The second claim is that the subpoena is “unprecedented in American history.” This assertion at least has the benefit of technical accuracy, though it’s also entirely irrelevant. What difference does it make that Pence’s testimony would be historically unusual?

This came up quite a bit in the aftermath of the FBI executing a search warrant at Mar-a-Lago last summer, as Trump and his allies emphasized that such a move was “unprecedented.” Maybe so. But that didn’t help the suspect’s case: The truly unprecedented part of the story was a former president taking sensitive materials, refusing to give them back, and then allegedly taking steps to obstruct the retrieval process.

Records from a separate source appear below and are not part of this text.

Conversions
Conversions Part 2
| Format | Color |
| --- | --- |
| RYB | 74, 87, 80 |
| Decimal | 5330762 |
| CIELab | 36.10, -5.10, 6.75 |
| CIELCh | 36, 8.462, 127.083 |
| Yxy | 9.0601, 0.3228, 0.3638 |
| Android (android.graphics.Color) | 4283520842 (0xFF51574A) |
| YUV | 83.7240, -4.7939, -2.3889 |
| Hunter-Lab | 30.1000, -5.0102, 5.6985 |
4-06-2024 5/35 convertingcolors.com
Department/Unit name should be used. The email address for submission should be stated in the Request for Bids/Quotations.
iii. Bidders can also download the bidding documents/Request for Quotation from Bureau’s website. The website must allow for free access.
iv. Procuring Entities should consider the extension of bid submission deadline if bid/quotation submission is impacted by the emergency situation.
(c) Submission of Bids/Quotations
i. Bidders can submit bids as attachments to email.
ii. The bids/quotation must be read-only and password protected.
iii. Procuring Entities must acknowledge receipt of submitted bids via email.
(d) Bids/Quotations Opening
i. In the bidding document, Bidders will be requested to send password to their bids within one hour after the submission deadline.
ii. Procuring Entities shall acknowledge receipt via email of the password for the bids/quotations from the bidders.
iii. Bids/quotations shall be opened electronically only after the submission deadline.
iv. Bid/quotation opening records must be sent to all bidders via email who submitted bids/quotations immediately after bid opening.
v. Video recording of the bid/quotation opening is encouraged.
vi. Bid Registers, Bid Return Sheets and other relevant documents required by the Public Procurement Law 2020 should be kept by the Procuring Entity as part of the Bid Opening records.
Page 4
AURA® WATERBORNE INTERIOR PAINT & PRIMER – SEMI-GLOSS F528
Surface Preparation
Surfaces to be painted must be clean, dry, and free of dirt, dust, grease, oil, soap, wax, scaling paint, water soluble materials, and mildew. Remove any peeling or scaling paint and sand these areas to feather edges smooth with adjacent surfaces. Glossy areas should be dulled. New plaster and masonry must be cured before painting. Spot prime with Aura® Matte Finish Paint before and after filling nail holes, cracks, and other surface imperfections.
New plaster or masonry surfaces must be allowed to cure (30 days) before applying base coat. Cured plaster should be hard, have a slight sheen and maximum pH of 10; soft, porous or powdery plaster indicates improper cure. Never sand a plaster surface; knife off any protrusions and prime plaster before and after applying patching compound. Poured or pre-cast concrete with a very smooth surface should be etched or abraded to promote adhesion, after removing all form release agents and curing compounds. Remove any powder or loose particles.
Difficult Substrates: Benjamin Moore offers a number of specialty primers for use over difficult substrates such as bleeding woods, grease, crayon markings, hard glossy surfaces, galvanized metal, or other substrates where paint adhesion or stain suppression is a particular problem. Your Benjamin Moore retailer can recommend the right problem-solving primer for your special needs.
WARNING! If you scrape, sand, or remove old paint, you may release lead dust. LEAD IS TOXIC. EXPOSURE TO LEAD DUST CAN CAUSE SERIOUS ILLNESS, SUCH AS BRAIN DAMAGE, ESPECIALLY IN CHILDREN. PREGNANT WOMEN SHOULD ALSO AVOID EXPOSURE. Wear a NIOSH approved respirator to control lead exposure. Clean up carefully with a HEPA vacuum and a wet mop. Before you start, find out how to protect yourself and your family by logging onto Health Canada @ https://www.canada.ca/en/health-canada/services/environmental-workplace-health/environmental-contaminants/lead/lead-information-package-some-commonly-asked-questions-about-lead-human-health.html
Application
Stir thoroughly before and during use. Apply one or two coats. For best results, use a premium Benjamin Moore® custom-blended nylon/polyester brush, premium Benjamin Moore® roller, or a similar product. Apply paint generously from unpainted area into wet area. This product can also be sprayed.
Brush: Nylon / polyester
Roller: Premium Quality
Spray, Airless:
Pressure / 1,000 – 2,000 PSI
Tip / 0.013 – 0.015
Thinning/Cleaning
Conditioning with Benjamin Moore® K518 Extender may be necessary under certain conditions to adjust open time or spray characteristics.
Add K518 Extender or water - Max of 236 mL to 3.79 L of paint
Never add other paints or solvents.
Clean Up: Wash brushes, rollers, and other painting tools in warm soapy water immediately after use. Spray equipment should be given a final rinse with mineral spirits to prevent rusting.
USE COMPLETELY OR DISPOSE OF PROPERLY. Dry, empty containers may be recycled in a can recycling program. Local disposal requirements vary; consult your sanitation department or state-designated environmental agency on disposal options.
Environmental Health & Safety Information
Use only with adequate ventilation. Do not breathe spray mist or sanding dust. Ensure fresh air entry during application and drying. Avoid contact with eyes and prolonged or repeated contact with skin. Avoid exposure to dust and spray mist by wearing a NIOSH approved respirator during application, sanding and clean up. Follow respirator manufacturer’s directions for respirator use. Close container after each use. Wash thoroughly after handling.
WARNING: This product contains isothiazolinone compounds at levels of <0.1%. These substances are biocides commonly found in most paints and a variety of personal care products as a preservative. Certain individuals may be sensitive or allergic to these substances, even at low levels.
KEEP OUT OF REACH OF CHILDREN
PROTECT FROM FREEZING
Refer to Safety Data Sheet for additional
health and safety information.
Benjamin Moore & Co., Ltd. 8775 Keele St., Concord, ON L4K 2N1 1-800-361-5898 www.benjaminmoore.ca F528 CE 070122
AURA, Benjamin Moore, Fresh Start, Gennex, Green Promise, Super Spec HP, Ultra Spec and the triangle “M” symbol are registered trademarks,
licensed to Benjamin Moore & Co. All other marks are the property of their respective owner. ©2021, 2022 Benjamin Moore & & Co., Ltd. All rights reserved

The same is true in this instance: Pence was subjected to unprecedented pressure to participate in an illegal scheme. The Jan. 6 attack was itself unprecedented. Would the former vice president’s testimony be historically unusual? Absolutely, but unprecedented developments are inevitable in the wake of unprecedented circumstances.

This isn’t Smith’s fault; it’s Trump’s. Former Judge J. Michael Luttig, a giant in conservative legal circles and a former advisor to Pence, wrote a New York Times opinion piece late last week that addressed this point directly: “ Inasmuch as Mr. Pence’s claim is novel and an unsettled question in constitutional law, it is only novel and unsettled because there has never been a time in our country’s history where it was thought imperative for someone in a vice president’s position, or his lawyer, to conjure the argument.”

But Pence’s third point — it’s “unconstitutional” to subpoena a former vice president — is the most substantive. It’s also the most legally dubious.

The Republican’s apparent pitch is that he was effectively a member of Congress — the vice president is the president of the Senate — which means he’s eligible to legal protections under the Constitution’s “speech or debate” clause. Generally speaking, this is a provision that says what lawmakers say as part of their legislative duties can’t be questioned in legal proceedings.

But Luttig concluded that this, too, is a tough sell: “Any protections the former vice president is entitled to under the ‘speech and debate’ clause will be few in number and limited in scope. There are relatively few circumstances in which a former vice president would be entitled to constitutional protection for his conversations related to his ceremonial and ministerial roles of presiding over the electoral vote count. What Mr. Smith wants to know about are Mr. Pence’s communications and interactions with Mr. Trump before, and perhaps during, the vote count, which are entirely fair game for a grand jury investigating possible crimes against the United States.”

So what happens now? My MSNBC colleague Jordan Rubin added, “Though the ex-judge made a decent case, it remains to be seen whether current judges, including the Republican-dominated Supreme Court, reach the same conclusion if it gets that far.” Watch this space.